Instead Sir Keith Ajegbo believes pupils should be taught about the experience of living in the UK and devise their own versions of what Britishness means. His review found that citizenship lessons were patchy.
It calls for more training and resources for teachers, a new citizenship GCSE, and for all schools to teach citizenship as a distinct subject and to ensure that diversity is taught across the curriculum.
The review was commissioned as part of the Government's response to the July 7, 2005 bombings, when ministers said they wanted to look at how British values could be underpinned in the citizenship curriculum.
Gordon Brown has made "Britishness" a key theme as he prepares to take over as Prime Minister. But Sir Keith told The TES: "We felt it should be about the experience of living in the UK as opposed to calling it Britishness.
That Britishness for some people might be seen as difficult to define and contentious."
Asked he if was rejecting the idea that a particular set of values should be defined as British, he said: "Yes. If you are looking at it as a British Muslim or as an Afro-Caribbean child then their history and their interpretation of some things will be different."

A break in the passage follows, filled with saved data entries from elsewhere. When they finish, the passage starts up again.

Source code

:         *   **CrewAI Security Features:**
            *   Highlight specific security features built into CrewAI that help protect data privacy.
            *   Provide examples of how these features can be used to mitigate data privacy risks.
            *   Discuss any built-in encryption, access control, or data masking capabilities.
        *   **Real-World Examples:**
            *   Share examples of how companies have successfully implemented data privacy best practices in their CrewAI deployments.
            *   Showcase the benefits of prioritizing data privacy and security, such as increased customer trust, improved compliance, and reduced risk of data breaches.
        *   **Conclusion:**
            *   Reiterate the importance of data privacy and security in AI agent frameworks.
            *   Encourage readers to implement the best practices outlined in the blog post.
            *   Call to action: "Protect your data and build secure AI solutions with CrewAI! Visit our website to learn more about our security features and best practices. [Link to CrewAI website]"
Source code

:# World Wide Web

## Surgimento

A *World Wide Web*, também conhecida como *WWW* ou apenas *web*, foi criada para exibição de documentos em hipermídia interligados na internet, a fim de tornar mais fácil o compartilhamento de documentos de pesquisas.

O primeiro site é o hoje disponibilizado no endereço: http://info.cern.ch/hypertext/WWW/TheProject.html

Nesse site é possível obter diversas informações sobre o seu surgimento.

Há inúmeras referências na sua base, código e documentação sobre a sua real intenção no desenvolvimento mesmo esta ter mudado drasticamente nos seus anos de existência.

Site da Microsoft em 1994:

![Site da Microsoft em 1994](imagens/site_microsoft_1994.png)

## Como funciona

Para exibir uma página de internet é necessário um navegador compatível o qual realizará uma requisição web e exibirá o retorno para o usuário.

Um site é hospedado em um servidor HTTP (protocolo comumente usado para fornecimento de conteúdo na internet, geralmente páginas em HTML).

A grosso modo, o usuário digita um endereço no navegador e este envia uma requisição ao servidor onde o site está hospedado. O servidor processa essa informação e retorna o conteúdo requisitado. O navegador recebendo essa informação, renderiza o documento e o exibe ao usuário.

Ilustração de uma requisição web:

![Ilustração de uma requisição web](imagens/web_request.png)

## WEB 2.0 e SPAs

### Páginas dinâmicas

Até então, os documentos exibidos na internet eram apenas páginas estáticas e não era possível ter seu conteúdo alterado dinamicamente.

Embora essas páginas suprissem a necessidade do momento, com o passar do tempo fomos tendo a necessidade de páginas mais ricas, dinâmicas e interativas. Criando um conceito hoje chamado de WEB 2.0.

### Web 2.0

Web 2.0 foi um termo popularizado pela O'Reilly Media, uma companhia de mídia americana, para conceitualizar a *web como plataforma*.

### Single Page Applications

Sir Keith wants a new fourth strand to the citizenship curriculum called Identity and Diversity: Living Together in the UK to encourage critical thinking about religion and race. It would also include learning about history and politics and cover the Commonwealth, the legacy of Empire, the European Union and the UK's four nations.
A critical Ofsted report on citizenship lessons in September found they were not good enough in a quarter of schools with some barely teaching it.
Sean Lang, who is chairing a Conservative advisory group on history, said that a better response to the London bombings would be to re-think the history curriculum to teach pupils about Britishness and the political side of citizenship. Other aspects could be included in personal social and health education.